The ResNet architecture is used for building deep neural networks for computer vision and image recognition. The image shown here is the forward (inference) pass of the ResNet 50 layer network used to classify images after being trained using the Graphcore neural network graph library

Credit Graphcore / Matt Fyles

The image is great eye candy, but if you want to see images annotated with information, check out: Inside an AI ‘brain’ – What does machine learning look like? (Graphcore)

From the product overview:

Poplar™ is a scalable graph programming framework targeting Intelligent Processing Unit (IPU) accelerated servers and IPU accelerated server clusters, designed to meet the growing needs of both advanced research teams and commercial deployment in the enterprise. It’s not a new language, it’s a C++ framework which abstracts the graph-based machine learning development process from the underlying graph processing IPU hardware.

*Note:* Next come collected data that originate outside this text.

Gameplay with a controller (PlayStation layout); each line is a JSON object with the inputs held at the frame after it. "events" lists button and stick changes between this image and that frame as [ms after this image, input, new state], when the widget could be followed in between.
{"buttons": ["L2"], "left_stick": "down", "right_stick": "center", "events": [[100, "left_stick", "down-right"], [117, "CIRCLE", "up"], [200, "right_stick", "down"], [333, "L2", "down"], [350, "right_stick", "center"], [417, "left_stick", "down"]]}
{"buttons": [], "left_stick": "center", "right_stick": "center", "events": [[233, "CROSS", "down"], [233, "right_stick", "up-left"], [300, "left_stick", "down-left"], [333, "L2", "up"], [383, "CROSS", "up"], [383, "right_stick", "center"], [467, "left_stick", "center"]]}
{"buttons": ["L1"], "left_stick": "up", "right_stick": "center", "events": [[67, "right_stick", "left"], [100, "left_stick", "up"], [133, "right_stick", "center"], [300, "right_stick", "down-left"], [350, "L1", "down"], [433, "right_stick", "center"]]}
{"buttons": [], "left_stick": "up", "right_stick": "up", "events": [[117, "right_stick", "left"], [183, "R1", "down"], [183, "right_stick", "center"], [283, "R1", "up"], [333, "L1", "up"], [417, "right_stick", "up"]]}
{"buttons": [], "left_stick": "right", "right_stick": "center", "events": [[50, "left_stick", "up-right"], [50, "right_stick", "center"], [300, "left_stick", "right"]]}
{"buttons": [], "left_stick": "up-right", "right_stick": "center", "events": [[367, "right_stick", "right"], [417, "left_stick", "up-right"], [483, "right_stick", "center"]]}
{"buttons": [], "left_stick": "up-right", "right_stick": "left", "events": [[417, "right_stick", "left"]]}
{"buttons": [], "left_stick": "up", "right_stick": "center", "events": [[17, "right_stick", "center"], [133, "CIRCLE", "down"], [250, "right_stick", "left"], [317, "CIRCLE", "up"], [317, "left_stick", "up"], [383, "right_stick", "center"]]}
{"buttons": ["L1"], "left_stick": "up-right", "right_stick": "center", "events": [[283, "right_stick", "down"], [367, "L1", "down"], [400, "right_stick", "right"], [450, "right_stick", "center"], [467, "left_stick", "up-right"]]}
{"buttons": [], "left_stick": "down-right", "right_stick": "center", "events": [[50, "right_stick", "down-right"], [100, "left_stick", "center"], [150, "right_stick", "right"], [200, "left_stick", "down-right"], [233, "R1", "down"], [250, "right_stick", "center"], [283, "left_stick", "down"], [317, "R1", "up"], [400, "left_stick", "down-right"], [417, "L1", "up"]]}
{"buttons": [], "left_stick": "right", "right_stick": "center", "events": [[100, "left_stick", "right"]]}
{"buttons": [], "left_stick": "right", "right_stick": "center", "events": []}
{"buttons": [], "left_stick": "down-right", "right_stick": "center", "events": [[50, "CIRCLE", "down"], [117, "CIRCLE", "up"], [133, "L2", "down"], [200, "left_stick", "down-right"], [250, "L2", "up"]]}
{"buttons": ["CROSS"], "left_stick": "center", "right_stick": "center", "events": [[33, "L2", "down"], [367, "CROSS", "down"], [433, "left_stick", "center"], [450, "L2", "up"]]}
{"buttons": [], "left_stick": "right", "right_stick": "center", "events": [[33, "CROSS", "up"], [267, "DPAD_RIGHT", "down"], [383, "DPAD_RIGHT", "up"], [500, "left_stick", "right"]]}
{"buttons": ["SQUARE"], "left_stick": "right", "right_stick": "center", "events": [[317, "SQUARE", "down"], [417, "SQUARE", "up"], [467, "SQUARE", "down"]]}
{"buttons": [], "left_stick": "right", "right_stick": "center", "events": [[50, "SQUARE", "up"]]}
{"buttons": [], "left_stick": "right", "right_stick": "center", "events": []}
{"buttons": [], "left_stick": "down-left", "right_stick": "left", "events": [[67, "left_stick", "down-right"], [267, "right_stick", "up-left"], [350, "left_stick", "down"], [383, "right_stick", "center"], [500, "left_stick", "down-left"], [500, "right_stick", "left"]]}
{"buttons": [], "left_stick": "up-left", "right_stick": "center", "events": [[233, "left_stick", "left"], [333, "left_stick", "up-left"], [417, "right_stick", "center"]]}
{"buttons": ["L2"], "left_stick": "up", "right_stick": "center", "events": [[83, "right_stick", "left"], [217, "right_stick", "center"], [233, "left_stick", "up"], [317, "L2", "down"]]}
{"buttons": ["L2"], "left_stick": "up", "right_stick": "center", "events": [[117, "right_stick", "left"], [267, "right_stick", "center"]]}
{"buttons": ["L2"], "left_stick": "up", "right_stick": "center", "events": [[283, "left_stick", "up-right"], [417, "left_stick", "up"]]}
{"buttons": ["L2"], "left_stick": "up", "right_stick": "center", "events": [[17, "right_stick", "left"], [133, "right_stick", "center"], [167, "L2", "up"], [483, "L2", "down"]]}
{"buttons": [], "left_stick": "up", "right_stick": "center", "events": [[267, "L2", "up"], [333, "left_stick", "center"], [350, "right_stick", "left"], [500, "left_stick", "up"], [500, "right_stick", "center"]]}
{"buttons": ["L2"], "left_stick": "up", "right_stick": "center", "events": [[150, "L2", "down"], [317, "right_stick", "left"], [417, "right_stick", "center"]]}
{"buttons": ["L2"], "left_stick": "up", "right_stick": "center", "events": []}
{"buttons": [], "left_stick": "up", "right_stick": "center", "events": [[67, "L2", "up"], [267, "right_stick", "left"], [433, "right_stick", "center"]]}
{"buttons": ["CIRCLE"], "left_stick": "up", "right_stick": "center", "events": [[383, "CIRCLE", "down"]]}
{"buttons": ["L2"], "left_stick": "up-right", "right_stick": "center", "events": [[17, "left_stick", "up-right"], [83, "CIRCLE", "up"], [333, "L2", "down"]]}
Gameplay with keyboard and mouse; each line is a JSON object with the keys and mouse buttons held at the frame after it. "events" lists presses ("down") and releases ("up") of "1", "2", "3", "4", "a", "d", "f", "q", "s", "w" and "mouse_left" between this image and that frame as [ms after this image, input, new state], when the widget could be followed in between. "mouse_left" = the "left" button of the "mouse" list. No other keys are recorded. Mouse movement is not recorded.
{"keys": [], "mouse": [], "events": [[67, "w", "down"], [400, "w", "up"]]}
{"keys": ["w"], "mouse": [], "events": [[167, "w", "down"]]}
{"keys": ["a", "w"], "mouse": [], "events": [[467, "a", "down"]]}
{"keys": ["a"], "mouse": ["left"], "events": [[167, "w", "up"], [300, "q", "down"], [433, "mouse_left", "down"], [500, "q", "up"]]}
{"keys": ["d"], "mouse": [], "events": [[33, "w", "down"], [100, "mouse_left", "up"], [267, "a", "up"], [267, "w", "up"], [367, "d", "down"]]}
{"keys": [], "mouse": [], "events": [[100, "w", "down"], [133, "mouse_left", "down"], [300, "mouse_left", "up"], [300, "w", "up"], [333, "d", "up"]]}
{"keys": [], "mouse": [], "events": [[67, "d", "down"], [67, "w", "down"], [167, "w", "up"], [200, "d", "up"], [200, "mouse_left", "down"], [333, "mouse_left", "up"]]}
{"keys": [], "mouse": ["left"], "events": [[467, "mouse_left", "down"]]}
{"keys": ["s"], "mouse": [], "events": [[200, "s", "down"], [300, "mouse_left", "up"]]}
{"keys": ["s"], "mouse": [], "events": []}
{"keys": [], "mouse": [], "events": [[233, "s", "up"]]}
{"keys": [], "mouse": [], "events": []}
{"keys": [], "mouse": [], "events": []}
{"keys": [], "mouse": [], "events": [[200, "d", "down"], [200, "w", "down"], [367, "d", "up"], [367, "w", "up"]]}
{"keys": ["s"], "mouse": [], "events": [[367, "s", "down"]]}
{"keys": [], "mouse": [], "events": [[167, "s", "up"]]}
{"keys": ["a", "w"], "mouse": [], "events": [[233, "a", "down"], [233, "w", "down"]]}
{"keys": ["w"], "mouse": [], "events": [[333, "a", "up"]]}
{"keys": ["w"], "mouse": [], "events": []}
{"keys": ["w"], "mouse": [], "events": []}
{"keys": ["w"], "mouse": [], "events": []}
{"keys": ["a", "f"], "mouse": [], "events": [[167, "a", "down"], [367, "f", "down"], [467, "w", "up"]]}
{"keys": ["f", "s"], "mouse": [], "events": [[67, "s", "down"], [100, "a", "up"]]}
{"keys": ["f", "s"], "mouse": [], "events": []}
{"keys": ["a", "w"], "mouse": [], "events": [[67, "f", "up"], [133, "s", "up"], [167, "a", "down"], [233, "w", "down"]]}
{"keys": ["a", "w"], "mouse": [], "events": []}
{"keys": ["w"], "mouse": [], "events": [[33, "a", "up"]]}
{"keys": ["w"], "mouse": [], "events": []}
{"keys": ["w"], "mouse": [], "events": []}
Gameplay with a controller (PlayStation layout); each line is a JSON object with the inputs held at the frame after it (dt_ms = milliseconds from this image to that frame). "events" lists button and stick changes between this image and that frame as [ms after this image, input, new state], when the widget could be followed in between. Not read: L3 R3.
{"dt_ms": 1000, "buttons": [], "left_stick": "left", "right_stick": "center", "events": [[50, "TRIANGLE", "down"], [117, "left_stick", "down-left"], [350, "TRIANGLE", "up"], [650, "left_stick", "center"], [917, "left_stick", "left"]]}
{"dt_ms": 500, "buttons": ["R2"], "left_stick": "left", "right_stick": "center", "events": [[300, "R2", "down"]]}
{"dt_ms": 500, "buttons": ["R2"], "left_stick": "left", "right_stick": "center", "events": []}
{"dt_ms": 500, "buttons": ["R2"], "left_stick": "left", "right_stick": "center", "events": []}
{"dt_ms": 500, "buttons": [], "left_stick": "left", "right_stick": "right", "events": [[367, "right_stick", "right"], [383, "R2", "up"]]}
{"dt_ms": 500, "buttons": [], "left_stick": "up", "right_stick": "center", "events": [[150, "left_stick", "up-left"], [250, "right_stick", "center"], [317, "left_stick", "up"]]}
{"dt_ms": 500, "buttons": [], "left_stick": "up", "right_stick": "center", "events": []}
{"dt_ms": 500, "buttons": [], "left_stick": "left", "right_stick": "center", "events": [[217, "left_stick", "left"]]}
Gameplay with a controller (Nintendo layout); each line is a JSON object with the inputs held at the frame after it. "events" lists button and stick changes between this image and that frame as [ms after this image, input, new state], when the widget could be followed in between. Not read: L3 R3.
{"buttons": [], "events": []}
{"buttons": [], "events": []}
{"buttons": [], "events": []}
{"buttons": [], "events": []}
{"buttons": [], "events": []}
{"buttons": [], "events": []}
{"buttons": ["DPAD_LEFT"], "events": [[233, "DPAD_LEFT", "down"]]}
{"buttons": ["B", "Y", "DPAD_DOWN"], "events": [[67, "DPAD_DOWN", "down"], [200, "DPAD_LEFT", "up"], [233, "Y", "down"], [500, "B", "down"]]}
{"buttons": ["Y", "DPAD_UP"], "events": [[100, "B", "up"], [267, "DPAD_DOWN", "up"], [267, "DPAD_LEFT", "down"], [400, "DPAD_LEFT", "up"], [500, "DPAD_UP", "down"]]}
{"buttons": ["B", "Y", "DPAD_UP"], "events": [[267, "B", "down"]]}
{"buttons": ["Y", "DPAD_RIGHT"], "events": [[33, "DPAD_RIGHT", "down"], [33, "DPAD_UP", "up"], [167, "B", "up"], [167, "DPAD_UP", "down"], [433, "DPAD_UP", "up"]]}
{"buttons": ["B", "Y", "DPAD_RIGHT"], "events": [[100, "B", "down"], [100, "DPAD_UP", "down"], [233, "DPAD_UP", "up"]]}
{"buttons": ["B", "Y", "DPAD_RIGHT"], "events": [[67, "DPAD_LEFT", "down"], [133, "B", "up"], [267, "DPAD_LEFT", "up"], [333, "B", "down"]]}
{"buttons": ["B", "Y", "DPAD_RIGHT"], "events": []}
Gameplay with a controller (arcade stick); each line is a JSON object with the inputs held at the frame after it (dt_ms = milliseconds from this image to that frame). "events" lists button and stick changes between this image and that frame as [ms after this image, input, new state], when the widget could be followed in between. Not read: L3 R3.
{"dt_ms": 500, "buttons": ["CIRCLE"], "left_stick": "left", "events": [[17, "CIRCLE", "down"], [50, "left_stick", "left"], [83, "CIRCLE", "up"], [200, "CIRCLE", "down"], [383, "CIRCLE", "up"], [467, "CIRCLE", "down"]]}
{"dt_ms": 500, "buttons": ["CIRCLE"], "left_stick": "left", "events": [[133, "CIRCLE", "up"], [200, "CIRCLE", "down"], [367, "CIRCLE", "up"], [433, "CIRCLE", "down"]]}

Poplar includes a comprehensive, open source set of Poplar graph libraries for machine learning. In essence, this means existing user applications written in standard machine learning frameworks, like Tensorflow and MXNet, will work out of the box on an IPU. It will also be a natural basis for future machine intelligence programming paradigms which extend beyond tensor-centric deep learning. Poplar has a full set of debugging and analysis tools to help tune performance and a C++ and Python interface for application development if required.

The IPU-Appliance for the Cloud is due out in 2017. I have looked at Graphcore but came up dry on the Poplar graph libraries and/or an emulator for the IPU.

Perhaps those will both appear later in 2017.

Optimized hardware for graph calculations sounds promising but rapidly processing nodes that may or may not represent the same subject seems like a defect waiting to make itself known.

Many approaches rapidly process uncertain big data but being no more ignorant than your competition is hardly a selling point.